You do harm by creating alternatives


In the free software world there is an attitude that making free software can never be a bad thing. There's an intuitive logic to it: if people don't need it, they can choose not to use it. They'll only use it if it benefits them. But this analysis is mistaken for several reasons.


xkcd: Standards


Discovery and burying


The logic assumes that users can review all alternatives to find the best one. But they can't; there are already too many programming languages, too many Linux distributions, too many messaging systems, for anyone to research them all and make an informed decision. They can only research a few, and your project occupies a slot in that capacity, so when you add a poor alternative, you reduce the probability that they'll find a good one.


if you take issue with such objective comparisons


Documentation has some great examples of this.


The monad tutorial fallacy


MDN, Mozilla's web developer documentation site, is straight up better than W3Schools, but W3Schools results often show up first in Google. Thus, W3Schools' existence is harmful.


I don't have the link, but I remember seeing someone associated with SQLAlchemy complain that people often showed up looking for help with SQLAlchemy because they followed a tutorial other than the official one and missed out on essential information. Those tutorials, while well-intentioned, were harmful.


Selection isn't made with perfect information


People can't always know which alternative is best for them *before* investing in one.
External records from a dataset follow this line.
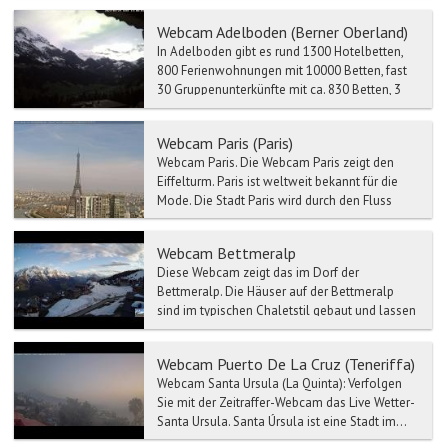
Webcam Adelboden (Berner Oberland)
In Adelboden gibt es rund 1300 Hotelbetten,
800 Ferienwohnungen mit 10000 Betten, fast
30 Gruppenunterkünfte mit ca. 830 Betten, 3
Campingplätze un...
Webcam Paris (Paris)
Webcam Paris. Die Webcam Paris zeigt den
Eiffelturm. Paris ist weltweit bekannt für die
Mode. Die Stadt Paris wird durch den Fluss
Se...
Webcam Bettmeralp
Diese Webcam zeigt das im Dorf der
Bettmeralp. Die Häuser auf der Bettmeralp
sind im typischen Chaletstil gebaut und lassen
so das Do...
Webcam Puerto De La Cruz (Teneriffa)
Webcam Santa Ursula (La Quinta): Verfolgen
Sie mit der Zeitraffer-Webcam das Live Wetter-
Santa Ursula. Santa Úrsula ist eine Stadt im...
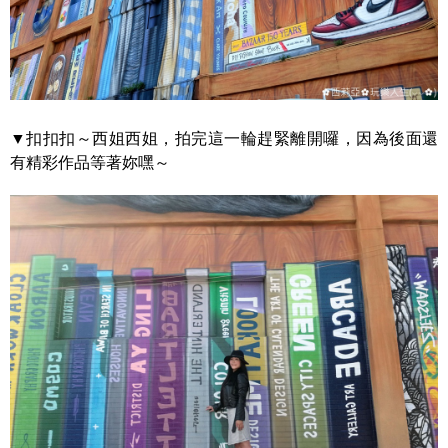
▼扣扣扣～西姐西姐，拍完這一輪趕緊離開囉，因為後面還
有精彩作品等著妳嘿～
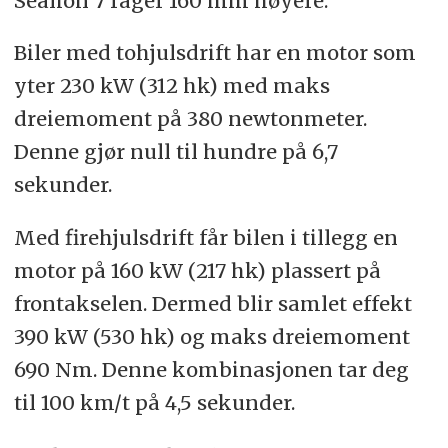
Sealion 7 rager 160 mm høyere.
Biler med tohjulsdrift har en motor som
yter 230 kW (312 hk) med maks
dreiemoment på 380 newtonmeter.
Denne gjør null til hundre på 6,7
sekunder.
Med firehjulsdrift får bilen i tillegg en
motor på 160 kW (217 hk) plassert på
frontakselen. Dermed blir samlet effekt
390 kW (530 hk) og maks dreiemoment
690 Nm. Denne kombinasjonen tar deg
til 100 km/t på 4,5 sekunder.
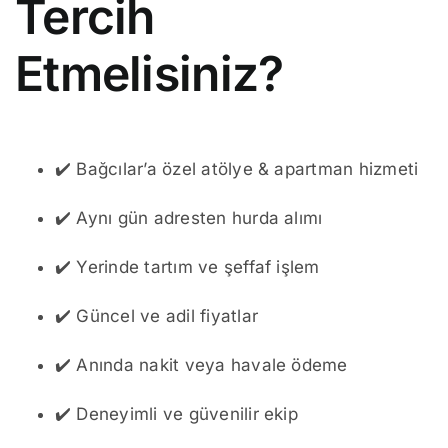
Tercih
Etmelisiniz?
✔️ Bağcılar’a özel atölye & apartman hizmeti
✔️ Aynı gün adresten hurda alımı
✔️ Yerinde tartım ve şeffaf işlem
✔️ Güncel ve adil fiyatlar
✔️ Anında nakit veya havale ödeme
✔️ Deneyimli ve güvenilir ekip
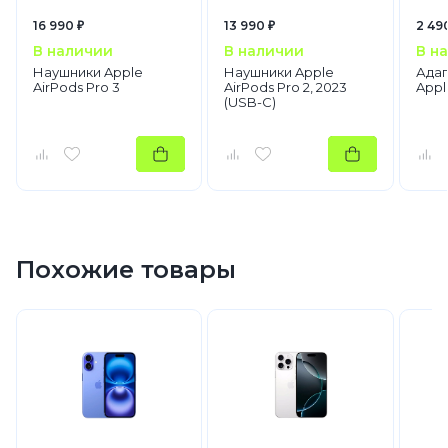
16 990 ₽
13 990 ₽
2 49
В наличии
В наличии
В н
Наушники Apple
Наушники Apple
Адап
AirPods Pro 3
AirPods Pro 2, 2023
Appl
(USB-C)
Похожие товары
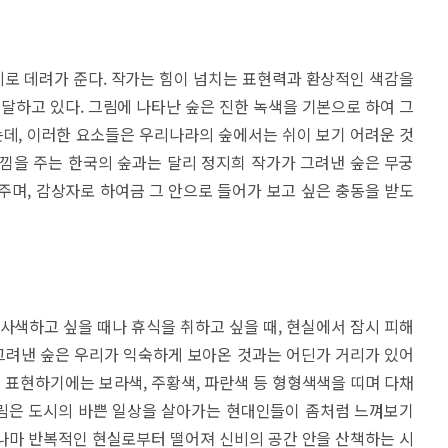
로 데려가 준다. 작가는 힘이 넘치는 표현력과 환상적인 색감을
하고 있다. 그림에 나타난 숲은 진한 녹색을 기본으로 하여 그
있는데, 이러한 요소들은 우리나라의 숲에서는 쉬이 보기 어려운 것
낌을 주는 한국의 숲과는 달리 정지희 작가가 그려낸 숲은 무궁
주며, 감상자로 하여금 그 안으로 들어가 보고 싶은 충동을 받도
 사색하고 싶을 때나 휴식을 취하고 싶을 때, 현실에서 잠시 피해
 그려낸 숲은 우리가 익숙하게 보아온 것과는 어딘가 거리가 있어
표현하기에는 보라색, 주황색, 파란색 등 형형색색을 띠며 다채
림은 도시의 바쁜 일상을 살아가는 현대인들이 좀처럼 느껴보기
나마 반복적인 현실로부터 떨어져 신비의 공간 안을 산책하는 시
Often the reasons why something is inferior are only apparent after using it for a while, and at that point, switching to a better alternative can involve throwing away a lot of work and experience.


Duplicated effort


The amount of duplicated effort when you make a new thing isn't just your effort to make the new thing itself. If you make a new programing language, thousands of people are going to write libraries for it that already exist for other languages. If you make a new Linux distribution, thousands of people are going to package software for it that's already packaged for other distributions. Etc.


All that effort spent on your project, most of it by people other than you, is *instead of* effort spent improving existing projects.


Conclusion


I'm not saying that we shouldn't try to invent better alternatives to the things we have. I'm pointing out that we and others pay costs besides that of creating the thing itself, and so:

We should only promote our inventions if we think they're better than any existing alternative for at least a significant range of use cases.

When we believe this doesn't apply to a thing, we should work to abandon it and promote better alternatives in its place.


When I found the Ubuntu command-line tutorial I scrapped my own half-assed one - unpublished it.